先日、露店に立ち寄った女性もそのようなタイプであった。
仕事でも遊びでも周りの期待に応えることが嬉しく、一生懸命打ち込むのだが、時々ひどく息苦しくなる。と、打ち明けてきた。たとえ彼氏や家族であっても、長時間、誰かといると煩わしくなり一人になりたくなるようだ。
期待が重荷になり、失敗したり、周りの迷惑になるのではないかという不安が常につきまとっているらしい。

彼女は厳しい母親のしつけに対して、必死に応えてきた、いわゆる優等生の部類。いつも、叱られないようにびくびくしていた。

母親は、冷え切った夫婦関係で本当は離婚したかったようで、不安定な状況で十分な親和充足を与えられなかったようだ。
さらに、夫婦と言えども充足できる関係ではない、といった男女関係へのあきらめ=不可能視と、男女同権発の「女も自立」といった支配観念から、娘を「独り」で生きていけるように厳しく育てたようだ。

また、いい子期待(○○しなければダメ)といった本源風規範観念は、「できて当然」という充足感の乏しい期待であり、専ら応えられなかった時のマイナスだけが刻印されていく。そうして自己攻撃を続けた結果、「自分はダメだ」といったダメ観念を強く形成させる。

充足感の乏しさは母子関係の親和不足だけが原因ではない。
期待とは本来、期待されるだけでも共認充足と活力を生じさせる。
だが、彼女の母親がそうであるように、親や世間から発せられる期待は大半が私権期待である。私権そのものが衰弱した以上、たとえ私権期待に応えたとしても、ほんのわずかな充足しかもたらさず、もはや活力になりえない。
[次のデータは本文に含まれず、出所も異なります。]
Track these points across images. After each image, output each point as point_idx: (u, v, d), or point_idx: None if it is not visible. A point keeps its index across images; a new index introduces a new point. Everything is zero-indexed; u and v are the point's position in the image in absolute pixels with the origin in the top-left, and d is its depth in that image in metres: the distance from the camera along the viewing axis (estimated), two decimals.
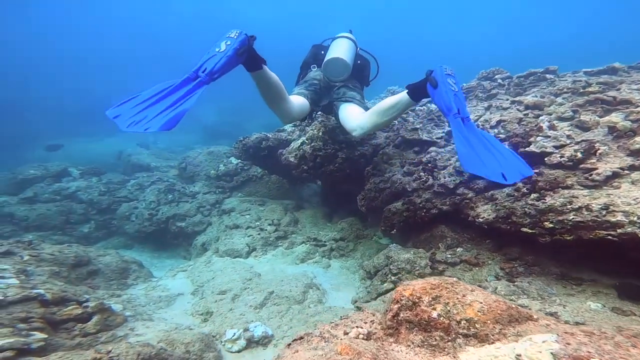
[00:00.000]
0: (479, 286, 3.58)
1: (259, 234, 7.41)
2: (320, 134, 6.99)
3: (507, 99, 5.94)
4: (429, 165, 5.23)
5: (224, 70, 2.52)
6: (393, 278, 4.58)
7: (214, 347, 3.70)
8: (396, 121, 7.51)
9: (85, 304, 4.13)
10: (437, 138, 5.70)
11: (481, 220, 4.12)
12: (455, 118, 2.68)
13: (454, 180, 4.74)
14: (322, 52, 5.39)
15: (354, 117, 4.17)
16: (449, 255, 4.53)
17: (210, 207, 8.83)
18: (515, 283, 3.49)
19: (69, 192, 9.94)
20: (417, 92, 3.18)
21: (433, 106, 6.26)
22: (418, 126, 6.00)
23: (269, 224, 7.71)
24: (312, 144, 6.90)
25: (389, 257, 4.97)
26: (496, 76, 7.06)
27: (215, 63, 2.47)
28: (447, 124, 5.98)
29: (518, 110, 5.32)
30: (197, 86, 2.43)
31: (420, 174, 5.35)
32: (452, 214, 4.77)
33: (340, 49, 4.86)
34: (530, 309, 2.37)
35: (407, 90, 3.34)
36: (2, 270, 4.15)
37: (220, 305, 4.93)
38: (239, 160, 9.87)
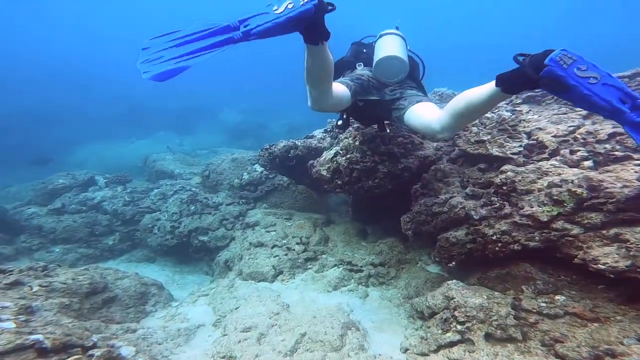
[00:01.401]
0: (610, 350, 2.59)
1: (285, 255, 6.64)
2: (357, 143, 6.09)
3: None
4: (504, 188, 4.19)
5: (265, 36, 2.17)
6: (460, 327, 3.61)
7: None
8: None
9: (90, 353, 3.50)
10: (512, 154, 4.62)
11: (603, 267, 3.07)
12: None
13: (549, 212, 3.69)
14: (365, 51, 4.64)
15: (433, 116, 3.39)
16: (544, 304, 3.48)
17: (234, 220, 8.19)
18: None
19: (94, 202, 9.70)
20: (515, 81, 2.32)
21: (506, 113, 5.18)
22: (485, 137, 4.94)
23: (297, 243, 6.92)
24: (348, 156, 6.02)
25: (449, 297, 3.99)
26: None
27: (260, 24, 2.15)
28: (524, 136, 4.87)
29: None
30: (225, 42, 2.18)
31: (492, 198, 4.31)
32: (543, 252, 3.74)
33: (393, 47, 4.05)
34: None
35: (495, 82, 2.46)
36: (1, 310, 3.61)
37: (244, 347, 4.17)
38: (264, 168, 9.19)
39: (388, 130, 5.98)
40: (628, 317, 3.00)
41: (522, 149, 4.65)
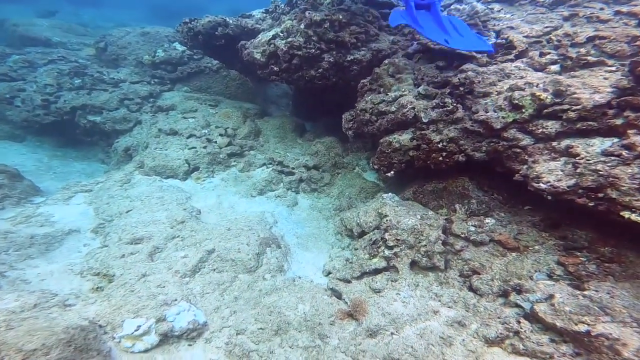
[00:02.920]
0: (519, 285, 2.45)
1: (204, 147, 5.47)
2: (302, 26, 4.61)
3: (602, 8, 3.95)
4: (461, 89, 3.41)
5: None
6: (387, 253, 3.19)
7: (97, 347, 2.22)
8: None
9: None
10: (477, 51, 3.73)
11: (544, 185, 2.65)
12: None
13: (504, 118, 3.06)
14: None
15: None
16: (473, 228, 3.16)
17: (141, 101, 6.40)
18: (586, 292, 2.27)
19: None
20: None
21: (479, 6, 4.08)
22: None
23: (220, 134, 5.72)
24: (289, 39, 4.57)
25: (382, 215, 3.51)
26: None
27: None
28: (493, 34, 4.02)
29: (625, 24, 3.45)
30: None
31: (446, 99, 3.54)
32: (486, 165, 3.27)
33: None
34: None
35: None
36: None
37: (128, 263, 3.26)
38: (184, 47, 7.06)
39: None
40: (545, 247, 2.81)
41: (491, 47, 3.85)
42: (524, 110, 2.98)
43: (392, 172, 4.01)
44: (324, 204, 4.92)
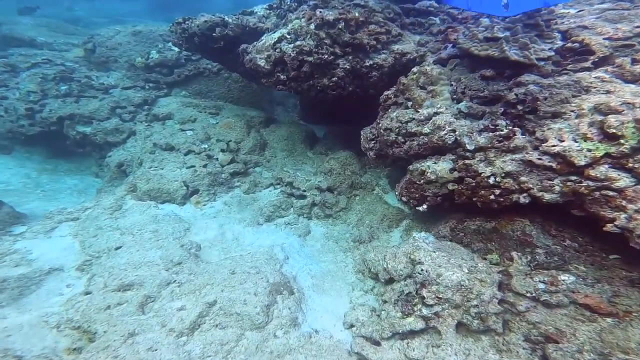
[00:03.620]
0: None
1: (204, 166, 4.86)
2: (313, 27, 3.91)
3: None
4: (519, 107, 2.72)
5: None
6: (425, 311, 2.59)
7: None
8: (437, 18, 4.45)
9: None
10: (540, 59, 2.99)
11: None
12: None
13: (590, 150, 2.38)
14: None
15: None
16: (542, 285, 2.51)
17: (135, 109, 5.79)
18: None
19: None
20: None
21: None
22: (501, 34, 3.12)
23: (222, 150, 5.10)
24: (298, 43, 3.88)
25: (415, 261, 2.88)
26: None
27: None
28: (558, 36, 3.25)
29: None
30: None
31: (498, 121, 2.86)
32: (560, 207, 2.62)
33: None
34: None
35: None
36: None
37: (114, 317, 2.73)
38: (179, 49, 6.38)
39: None
40: None
41: (552, 53, 3.08)
42: (622, 142, 2.29)
43: (424, 207, 3.37)
44: (341, 233, 4.31)
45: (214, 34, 4.78)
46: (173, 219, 4.13)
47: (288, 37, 4.07)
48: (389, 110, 3.75)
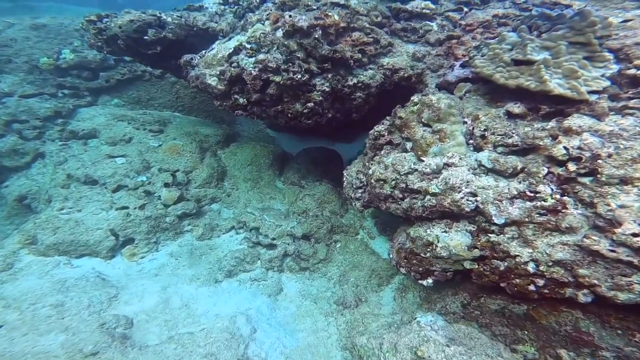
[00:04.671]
0: None
1: (141, 208, 3.74)
2: (280, 35, 2.93)
3: None
4: (573, 167, 1.97)
5: None
6: None
7: None
8: (434, 23, 3.58)
9: None
10: (593, 92, 2.24)
11: None
12: None
13: None
14: None
15: None
16: None
17: (42, 124, 4.38)
18: None
19: None
20: None
21: (591, 10, 2.41)
22: (536, 55, 2.27)
23: (166, 184, 3.98)
24: (261, 57, 2.88)
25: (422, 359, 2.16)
26: None
27: None
28: (610, 57, 2.44)
29: None
30: None
31: (539, 187, 2.12)
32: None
33: None
34: None
35: None
36: None
37: None
38: (104, 54, 4.96)
39: None
40: None
41: (608, 83, 2.33)
42: None
43: (429, 281, 2.63)
44: (320, 290, 3.49)
45: (145, 37, 3.56)
46: (92, 282, 3.05)
47: (248, 47, 3.03)
48: (382, 151, 2.90)
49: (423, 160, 2.55)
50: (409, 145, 2.72)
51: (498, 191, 2.22)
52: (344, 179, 3.31)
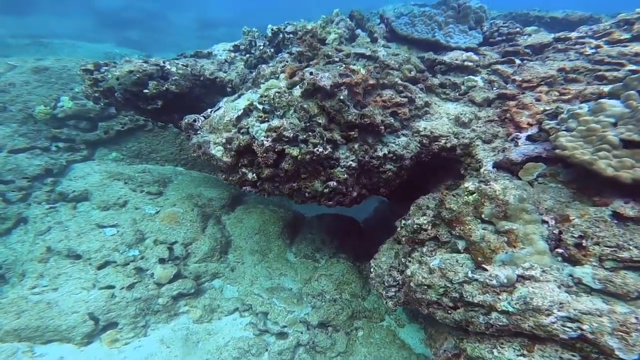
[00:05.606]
0: None
1: (130, 287, 3.16)
2: (298, 95, 2.48)
3: None
4: None
5: None
6: None
7: None
8: (479, 77, 3.07)
9: None
10: None
11: None
12: None
13: None
14: None
15: None
16: None
17: (30, 184, 3.94)
18: None
19: None
20: None
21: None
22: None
23: (161, 259, 3.41)
24: (275, 123, 2.41)
25: None
26: None
27: None
28: None
29: None
30: None
31: None
32: None
33: None
34: None
35: None
36: None
37: None
38: (100, 106, 4.61)
39: None
40: None
41: None
42: None
43: None
44: None
45: (146, 91, 3.15)
46: None
47: (260, 107, 2.54)
48: (424, 248, 2.28)
49: (486, 269, 1.92)
50: (461, 244, 2.11)
51: (619, 319, 1.57)
52: (372, 269, 2.69)
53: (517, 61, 2.99)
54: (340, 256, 3.80)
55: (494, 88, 2.85)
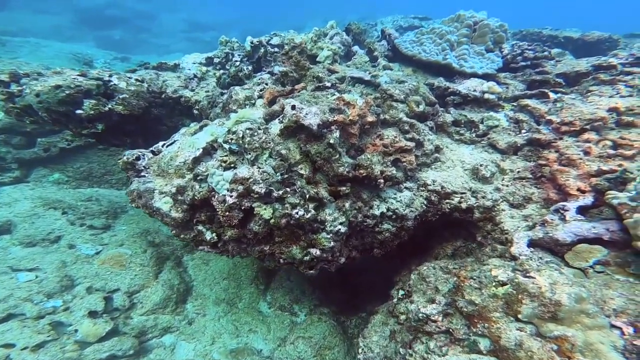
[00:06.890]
0: None
1: (36, 347, 2.43)
2: (277, 133, 1.84)
3: None
4: None
5: None
6: None
7: None
8: (502, 115, 2.53)
9: None
10: None
11: None
12: None
13: None
14: None
15: None
16: None
17: None
18: None
19: None
20: None
21: None
22: None
23: (91, 312, 2.68)
24: (243, 173, 1.77)
25: None
26: None
27: None
28: None
29: None
30: None
31: None
32: None
33: None
34: None
35: None
36: None
37: None
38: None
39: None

いまや最大の課題=期待は収束不全であるが、このような母親や教師などの大人たちに同化すればするほど、収束不全発のみんな期待が看取できなくなり、自分とみんなの断層が大きくなる。

さらに問題なのは、ダメ観念は自己防衛の単なる逃避の観念であり、決して対象に向かない構造をもっている点にある。ダメ観念をはじめとした自分観念は収束不全発の統合欠乏に対し、みんなに背を向けた内向きの統合ベクトルを孕んでいるのである。

したがって、彼女たち自分観念派ほど、「自分からみんなへ」の転換が強く求められているのであり、だからこそ感謝のトレーニングの必要性が高い。

1.まず頭が心、体に謝罪
自分を否定することなく肯定して、初めて自己攻撃〜自分観念を払拭することができる。
2.相手に
不安や未熟ゆえに多少誤っていた点もあるが、期待をかけ、育ててくれた親に。
自分観念に囚われた本人でも、受け入れている、支えあっている仲間に感謝と謝罪。

それらの現実を客観的に事実として捉えることで、自分観念は突破でき、みんな期待に応えられるようになる。